Хомячок, кажется, я разобрался с тобой. Можешь жить и процветать: ты не способен навредить мне. Злиться на тебя — все равно что проклинать сырую погоду, чреватую проливным дождем. Смешно и нелепо. По твоим правилам жизнь комична; приструнишь тебя, заточишь в клетку — наживешь трагедию. Трагикомедия — это уже полнота жизни, опасная именно своей полнотой. Как все это вынести? Где взять силы, чтобы не унизиться до благородной трагедии, преодолеть смехотворную комедию и легко оставаться самим собой?
— А ты уверена, что Вадим-Сатана даст тебе развод? — спросил я, повинуясь порыву какой-то цепкой логики.
— Я уверена, что он никогда не даст мне развода, — сказала Мау, не отводя холодно блестевших глаз от пламени. — Никогда. До самой смерти.
На душе у меня сразу стало легче. Но, к чести моей, ненадолго.
По щекам Мау катились до смешного крупные слезы, которые она и не думала прятать от меня. Я понимал, что хуже, чем ей сейчас, просто не бывает. А еще я чувствовал то, что она скрывала от самой себя: ведь она будет ждать, что именно я смогу решить ее проблему, я и никто другой смогу сделать ее счастливой. Она желала, чтобы я увел ее у Вадима-Сатаны. И что это за оговорка такая: «до самой смерти»? До чьей смерти?
Я чувствовал то, что чувствует женщина, и при этом понимал ее. Я был и мужчиной, и женщиной одновременно. И потому перестал быть человеком. И потому стремился быть человеком.

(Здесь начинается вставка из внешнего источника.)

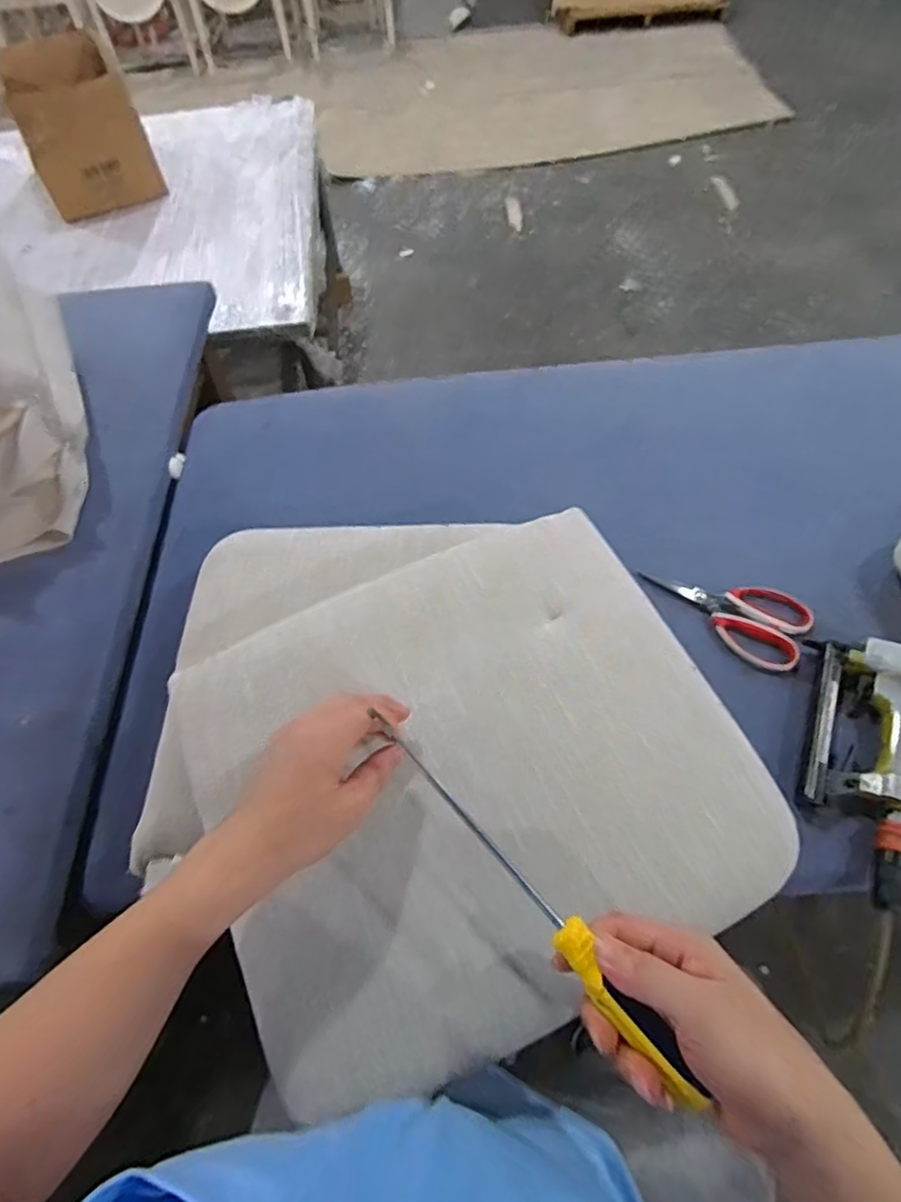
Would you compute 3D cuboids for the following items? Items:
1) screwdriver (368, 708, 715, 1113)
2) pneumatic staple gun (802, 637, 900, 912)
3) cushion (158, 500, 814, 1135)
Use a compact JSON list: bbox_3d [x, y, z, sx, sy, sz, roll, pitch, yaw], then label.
[{"bbox_3d":[0.041,0.174,0.386,0.021,0.026,0.279,-37,63,-18],"label":"screwdriver"},{"bbox_3d":[0.399,0.149,0.579,0.124,0.043,0.249,22,62,16],"label":"pneumatic staple gun"},{"bbox_3d":[0.020,0.132,0.498,0.430,0.046,0.363,-23,59,-11],"label":"cushion"}]

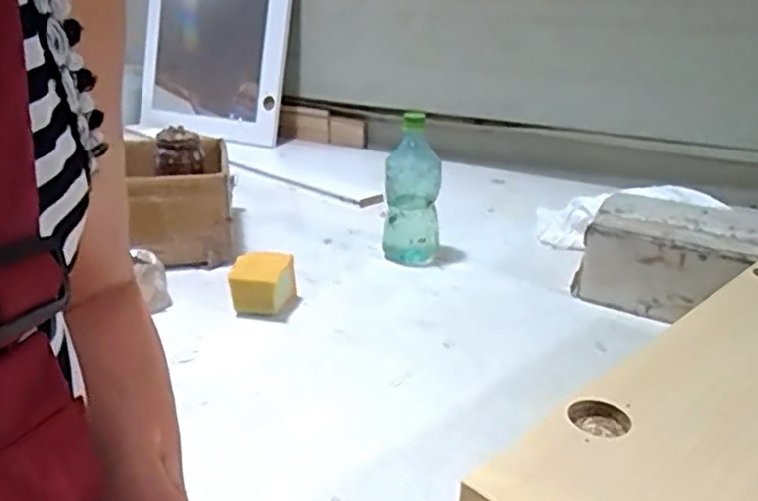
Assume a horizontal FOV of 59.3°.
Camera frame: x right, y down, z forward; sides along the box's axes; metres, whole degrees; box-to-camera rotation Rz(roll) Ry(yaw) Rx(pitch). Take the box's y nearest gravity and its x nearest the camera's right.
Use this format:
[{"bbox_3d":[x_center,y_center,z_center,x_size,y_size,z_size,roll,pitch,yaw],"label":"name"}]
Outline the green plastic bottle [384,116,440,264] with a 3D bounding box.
[{"bbox_3d":[0.044,-0.074,0.893,0.071,0.191,0.066,1,23,0],"label":"green plastic bottle"}]

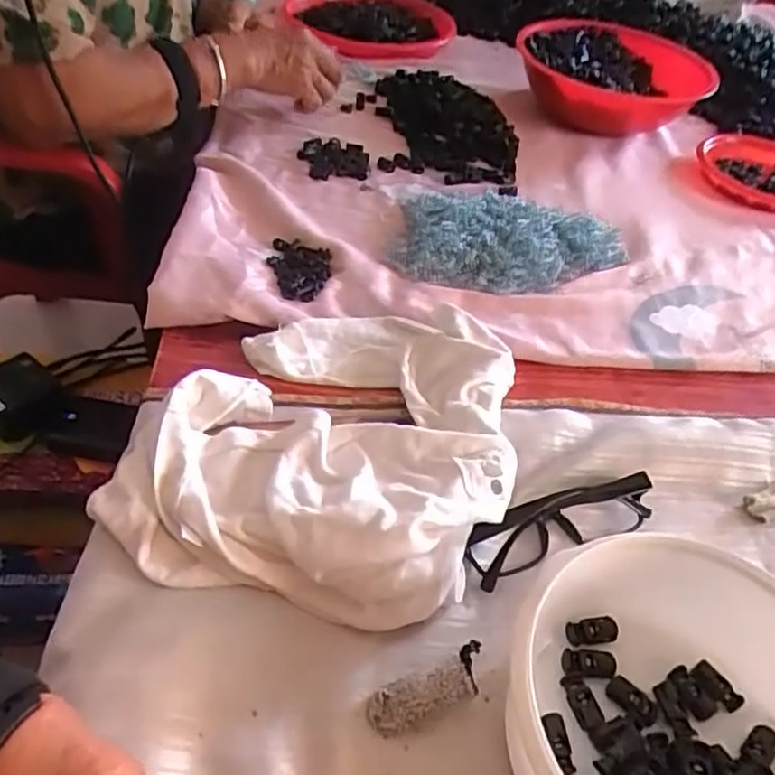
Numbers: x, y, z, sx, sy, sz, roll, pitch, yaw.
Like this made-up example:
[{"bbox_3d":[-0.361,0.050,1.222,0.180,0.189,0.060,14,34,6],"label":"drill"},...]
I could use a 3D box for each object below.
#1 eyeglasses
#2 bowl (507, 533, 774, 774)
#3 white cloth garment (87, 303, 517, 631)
[{"bbox_3d":[0.110,0.088,0.409,0.132,0.045,0.029,-15,49,-22],"label":"eyeglasses"},{"bbox_3d":[0.132,0.157,0.300,0.144,0.071,0.155,4,45,-4],"label":"bowl"},{"bbox_3d":[-0.034,0.013,0.447,0.236,0.057,0.276,13,45,5],"label":"white cloth garment"}]

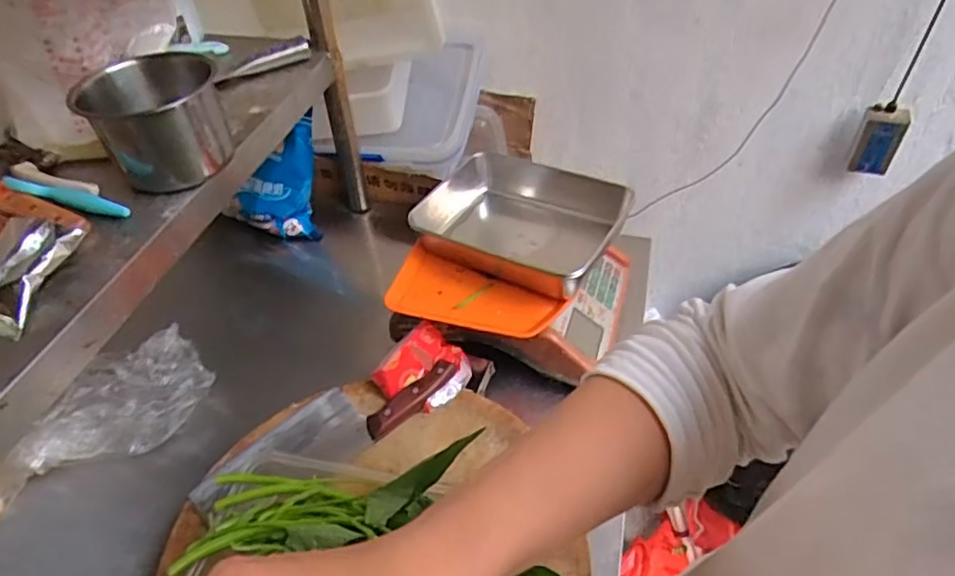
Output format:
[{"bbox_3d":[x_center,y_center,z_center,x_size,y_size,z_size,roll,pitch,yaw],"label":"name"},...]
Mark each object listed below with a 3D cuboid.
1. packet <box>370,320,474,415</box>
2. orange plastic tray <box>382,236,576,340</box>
[{"bbox_3d":[-0.063,0.094,0.725,0.095,0.044,0.098,20,52,23],"label":"packet"},{"bbox_3d":[-0.006,0.002,0.724,0.212,0.062,0.109,16,50,21],"label":"orange plastic tray"}]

На месте Соломона, царя Иудейского, я бы вырезал на внутренней стороне своего перстня такую надпись (древнееврейскими буквами, но славянской вязью): «Когда все пройдет — останется отчуждение…»
А потом бы просто выбросил перстень.
И, кажется, напрасно бы сделал это. Во-первых, перстень наверняка был дорогим и красивым, а во- вторых, именно в тот момент, когда мне захотелось выбросить знаменитое кольцо, — я знаю это точно! — произошло бы отчуждение от отчуждения. Мне бы захотелось продолжить: «И отчуждение тоже пройдет…»
Продолжением этой фразы у меня стало бы предыдущее изречение. Вот такое кольцо в кольце получилось бы. Модель бесконечного движения в бесконечность, в вихрь которого попадает наша до обидного конечная жизнь.
А вот теперь перстень можно выбрасывать в Мертвое море.
К чему кандалы превращать в роскошное украшение?
Глава XVII. Страна чудес
Прошла неделя.
На улице валил мелкий снег, заштриховывая белорусское пространство в японском стиле, — то есть уплотняя его настолько, что исчезали дали, формирующие славянскую душу, и вы начинали получать удовольствие от того, что, сощурившись, не могли видеть дальше своего носа; время, напротив, растягивалось, и целую вечность могло ничего не происходить. Сплошные серые сумерки, условно переходящие то ли в утро, то ли в вечер. От события до события — несколько серых дней.
Так что трудно сказать, когда именно, в какое время суток произошло событие, имевшее фатальные последствия для моей жизни. Кажется, утром, но не ранним. Я лежал на диване, смежив веки, и пытался представить себе то будущее, которое с любыми натяжками можно было считать «счастливым». Кавычки плющили и растягивали это слово, и губы мои вслед за ним расплывались в злой самурайской улыбке. С чувством юмора у меня все было в порядке; у меня были проблемы с будущим. Небо перемешалось с землей, осень с зимой, прошлое с настоящим, чувства с мыслями, райская улыбка с самурайской.
Внезапно, послушный чуткому инстинкту, я открыл глаза. В том углу, где припрятан был топор для непрошеных гостей, стоял именно тот, для кого топор и предназначался, — смутно маячил незваный сударь в каких-то лохмотьях и молча меня разглядывал. А ведь я, кажется, закрывал дверь. Или забыл? Да и когда я последний раз выходил на улицу?
«Уж не папа ли ко мне пожаловал? Может, он не только с болезнью, но и со смертью справился? Возвратился в родную хату из мира теней, чтобы поговорить с сыном серьезно и откровенно. Чудеса!» — мелькнуло в моей затуманенной голове, в которой, казалось, тоже нудно сыпал мелкий зернистый снег, сглаживая углы, выравнивая контуры — запорашивая само понятие «перспективы». Примеривать на себя нелепую роль принца Датского вовсе не казалось мне забавным.